====== The input ======

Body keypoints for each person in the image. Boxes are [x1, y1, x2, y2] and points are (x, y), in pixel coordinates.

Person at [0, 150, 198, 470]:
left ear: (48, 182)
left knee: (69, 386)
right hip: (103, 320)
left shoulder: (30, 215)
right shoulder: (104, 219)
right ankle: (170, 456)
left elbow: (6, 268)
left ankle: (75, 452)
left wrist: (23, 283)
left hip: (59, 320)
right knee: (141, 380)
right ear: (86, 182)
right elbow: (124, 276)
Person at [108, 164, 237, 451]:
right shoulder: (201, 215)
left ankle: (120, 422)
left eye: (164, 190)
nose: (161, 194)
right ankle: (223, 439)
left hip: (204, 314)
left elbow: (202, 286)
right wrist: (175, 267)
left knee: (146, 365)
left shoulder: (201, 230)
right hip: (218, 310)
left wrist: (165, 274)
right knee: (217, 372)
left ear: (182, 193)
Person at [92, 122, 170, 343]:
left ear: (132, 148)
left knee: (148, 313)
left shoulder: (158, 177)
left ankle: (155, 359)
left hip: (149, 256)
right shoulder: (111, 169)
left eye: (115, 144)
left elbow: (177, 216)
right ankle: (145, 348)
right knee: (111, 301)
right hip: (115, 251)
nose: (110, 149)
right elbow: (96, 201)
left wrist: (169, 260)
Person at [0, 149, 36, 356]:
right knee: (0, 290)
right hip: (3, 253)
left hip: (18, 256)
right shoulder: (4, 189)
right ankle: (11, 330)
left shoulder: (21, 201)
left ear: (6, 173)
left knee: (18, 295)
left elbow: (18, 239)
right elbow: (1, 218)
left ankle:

======

→ What this task involves: Throughout the data above, report every line that contains the string "elbow".

→ Finished task:
left elbow: (6, 268)
right elbow: (124, 276)
left elbow: (202, 286)
left elbow: (177, 216)
right elbow: (96, 201)
left elbow: (18, 239)
right elbow: (1, 218)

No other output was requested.